--- Input material ---
↓↓↓
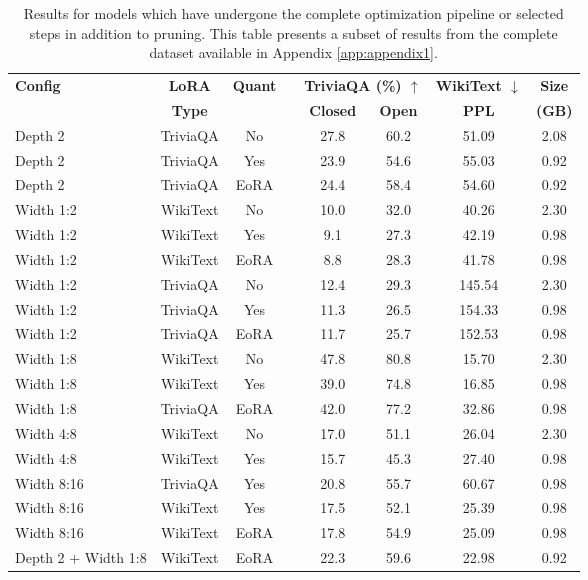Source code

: {\footnotesize
\begin{table}[htbp]
\centering
\footnotesize
\caption[Results for Complete Pipeline Configurations (Subset)]{Results for models which have undergone the complete optimization pipeline or selected steps in addition to pruning. This table presents a subset of results from the complete dataset available in Appendix \ref{app:appendix1}.} \label{tab:complete_pipeline_results}
\begin{tabular}{lcclcccc}
\hline
\textbf{Config} & \textbf{LoRA} & \textbf{Quant} & & \multicolumn{2}{c}{\textbf{TriviaQA (\%) $\uparrow$}} & \textbf{WikiText $\downarrow$} & \textbf{Size} \\
\cline{5-6}
& \textbf{Type} & & & \textbf{Closed} & \textbf{Open} & \textbf{PPL} & \textbf{(GB)} \\
\hline
Depth 2 & TriviaQA & No & & 27.8 & 60.2 & 51.09 & 2.08 \\
Depth 2 & TriviaQA & Yes & & 23.9 & 54.6 & 55.03 & 0.92 \\
Depth 2 & TriviaQA & EoRA & & 24.4 & 58.4 & 54.60 & 0.92 \\
Width 1:2 & WikiText & No & & 10.0 & 32.0 & 40.26 & 2.30 \\
Width 1:2 & WikiText & Yes & & 9.1 & 27.3 & 42.19 & 0.98 \\
Width 1:2 & WikiText & EoRA & & 8.8 & 28.3 & 41.78 & 0.98 \\
Width 1:2 & TriviaQA & No & & 12.4 & 29.3 & 145.54 & 2.30 \\
Width 1:2 & TriviaQA & Yes & & 11.3 & 26.5 & 154.33 & 0.98 \\
Width 1:2 & TriviaQA & EoRA & & 11.7 & 25.7 & 152.53 & 0.98 \\
Width 1:8 & WikiText & No & & 47.8 & 80.8 & 15.70 & 2.30 \\
Width 1:8 & WikiText & Yes & & 39.0 & 74.8 & 16.85 & 0.98 \\
Width 1:8 & TriviaQA & EoRA & & 42.0 & 77.2 & 32.86 & 0.98 \\
Width 4:8 & WikiText & No & & 17.0 & 51.1 & 26.04 & 2.30 \\
Width 4:8 & WikiText & Yes & & 15.7 & 45.3 & 27.40 & 0.98 \\
Width 8:16 & TriviaQA & Yes & & 20.8 & 55.7 & 60.67 & 0.98 \\
Width 8:16 & WikiText & Yes & & 17.5 & 52.1 & 25.39 & 0.98 \\
Width 8:16 & WikiText & EoRA & & 17.8 & 54.9 & 25.09 & 0.98 \\
Depth 2 + Width 1:8 & WikiText & EoRA & & 22.3 & 59.6 & 22.98 & 0.92 \\

\end{tabular}
\end{table}}
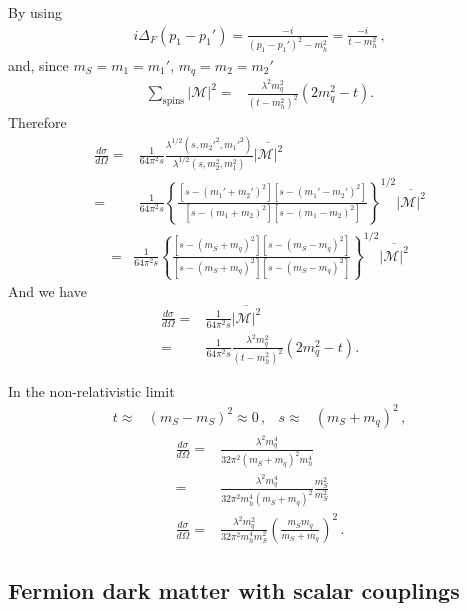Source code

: By using
\begin{align}
  i\Delta_F( p_1-p_1')=\frac{-i}{(p_1-p_1')^2-m_h^2}
  =\frac{-i}{t-m_h^2}\,,
\end{align}
and, since $m_S=m_1=m_1'$, $m_q=m_2=m_2'$
\begin{align}
   \sum_{\text{spins}} |\mathcal{M}|^2=&\frac{\lambda^2 m_q^2}{\left( t-m_h^2 \right)^2} \left(2m_q^2-t\right).
\end{align}
Therefore
\begin{align}
     \frac{d\sigma}{d\Omega}=&\frac{1}{64\pi^2s}
\frac{\lambda^{1/2}(s,{m_2'}^2,{m_1'}^2)}{\lambda^{1/2}(s,m_2^2,m_1^2)}
                               \overline{|\mathcal{M}|^2} \nonumber\\
=&\frac{1}{64\pi^2s}\left\{
\frac{[s-(m_1'+m_2')^2][s-(m_1'-m_2')^2]}{[s-(m_1+m_2)^2][s-(m_1-m_2)^2]}\right\}^{1/2}
\overline{|\mathcal{M}|^2}  
\end{align}
\begin{align}
  =&\frac{1}{64\pi^2s}\left\{
\frac{[s-(m_S+m_q)^2][s-(m_S-m_q)^2]}{[s-(m_S+m_q)^2][s-(m_S-m_q)^2]}\right\}^{1/2}
\overline{|\mathcal{M}|^2}  
\end{align}
And we have 
\begin{align}
\frac{d\sigma}{d\Omega}  =&\frac{1}{64\pi^2s}\overline{|\mathcal{M}|^2} \nonumber\\
  =&\frac{1}{64\pi^2s}\frac{\lambda^2 m_q^2}{\left( t-m_h^2 \right)^2}
     \left(2m_q^2-t\right).
\end{align}

In the non-relativistic limit
\begin{align}
  t\approx& (m_S-m_S)^2\approx 0\,,& 
  s\approx& (m_S+m_q)^2\,,
\end{align}
\begin{align}
   \frac{d\sigma}{d\Omega}=& \frac{\lambda^2 m_q^4}{32\pi^2 \left(m_S+m_q\right)^2m_h^4}\nonumber\\
  =&
     \frac{\lambda^2 m_q^4}{32\pi^2 m_h^4\left(m_S+m_q\right)^2}
     \frac{m_S^2}{m_S^2}\nonumber\\
       \frac{d\sigma}{d\Omega}
                    =&\frac{\lambda^2m_q^2}{32\pi^2m_h^4m_S^2}\left( \frac{m_Sm_q}{m_S+m_q} \right)^2\,.
\end{align}


\subsection{Fermion dark matter with scalar couplings}

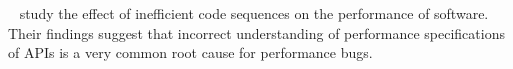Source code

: ~\cite{Jin:2012:UDR:2254064.2254075} study the effect of inefficient code sequences on the performance of software.
Their findings suggest that incorrect understanding of performance specifications of APIs is a very common root cause for
performance bugs. 


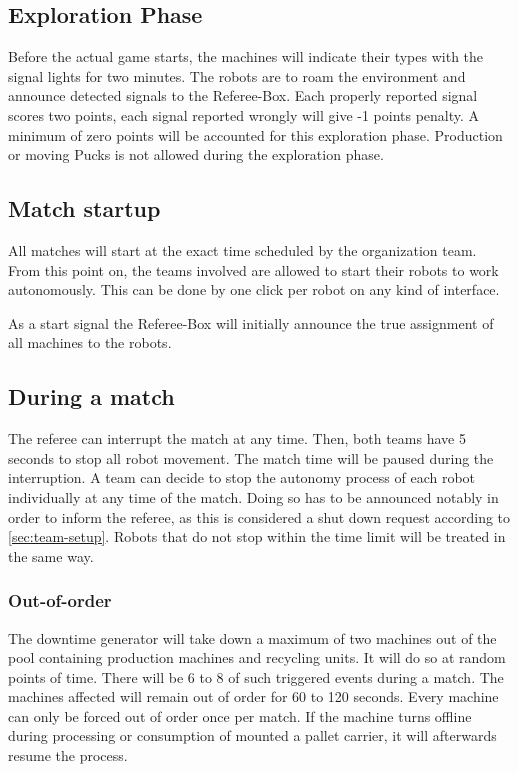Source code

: \documentclass[12pt,twoside]{article}
\begin{document}
\subsection{Exploration Phase}
Before the actual game starts, the machines will indicate their types with the
signal lights for two minutes. The robots are to roam the environment and
announce detected signals to the Referee-Box. Each properly reported signal
scores two points, each signal reported wrongly will give -1 points penalty.
A minimum of zero points will be accounted for this exploration phase.
Production or moving Pucks is not allowed during the exploration phase.

\subsection{Match startup}

All matches will start at the exact time scheduled by the organization
team. From this point on, the teams involved are allowed to start
their robots to work autonomously. This can be done by one click per
robot on any kind of interface. 

As a start signal the Referee-Box will initially announce the true assignment of
all machines to the robots.

\subsection{During a match}

The referee can interrupt the match at any time. Then, both teams have
5 seconds to stop all robot movement. The match time will be paused
during the interruption. A team can decide to stop the autonomy
process of each robot individually at any time of the match. Doing so
has to be announced notably in order to inform the referee, as this is
considered a shut down request according to
\ref{sec:team-setup}. Robots that do not stop within the time limit
will be treated in the same way.

\subsubsection{Out-of-order}

The downtime generator will take down a maximum of two machines out of
the pool containing production machines and recycling units. It will
do so at random points of time. There will be 6 to 8 of such triggered
events during a match. The machines affected will remain out of order
for 60 to 120 seconds. Every machine can only be forced out of order
once per match. If the machine turns offline during processing or
consumption of mounted a pallet carrier, it will afterwards resume the
process.
\end{document}
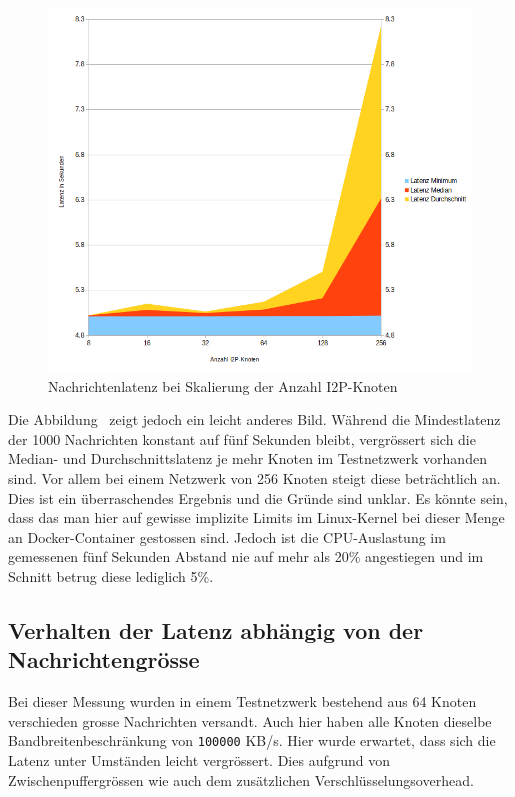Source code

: \begin{figure}[htp]
  \includegraphics[width=1.1\textwidth]{img/auswertung-latenz.png}
  \caption{Nachrichtenlatenz bei Skalierung der Anzahl I2P-Knoten}\label{fig:auswertung-latenz}
\end{figure}


Die Abbildung~ zeigt jedoch ein leicht anderes Bild.
Während die Mindestlatenz der 1000 Nachrichten konstant auf fünf Sekunden bleibt, vergrössert sich die Median- und Durchschnittslatenz je mehr Knoten im Testnetzwerk vorhanden sind.
Vor allem bei einem Netzwerk von 256 Knoten steigt diese beträchtlich an.
Dies ist ein überraschendes Ergebnis und die Gründe sind unklar.
Es könnte sein, dass das man hier auf gewisse implizite Limits im Linux-Kernel bei dieser Menge an Docker-Container gestossen sind.
Jedoch ist die CPU-Auslastung im gemessenen fünf Sekunden Abstand nie auf mehr als 20\% angestiegen und im Schnitt betrug diese lediglich 5\%.


\subsection{Verhalten der Latenz abhängig von der Nachrichtengrösse}\label{sec:messung_nachrichtengroesse}

Bei dieser Messung wurden in einem Testnetzwerk bestehend aus 64 Knoten verschieden grosse Nachrichten versandt.
Auch hier haben alle Knoten dieselbe Bandbreitenbeschränkung von \lstinline|100000| KB/s.
Hier wurde erwartet, dass sich die Latenz unter Umständen leicht vergrössert. Dies aufgrund von Zwischenpuffergrössen wie auch dem zusätzlichen Verschlüsselungsoverhead.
↑↑↑
--- Requirement ---
Review the material and copy each line in which the word "machines" appears.

--- Your solution ---
Before the actual game starts, the machines will indicate their types with the
all machines to the robots.
The downtime generator will take down a maximum of two machines out of
the pool containing production machines and recycling units. It will
events during a match. The machines affected will remain out of order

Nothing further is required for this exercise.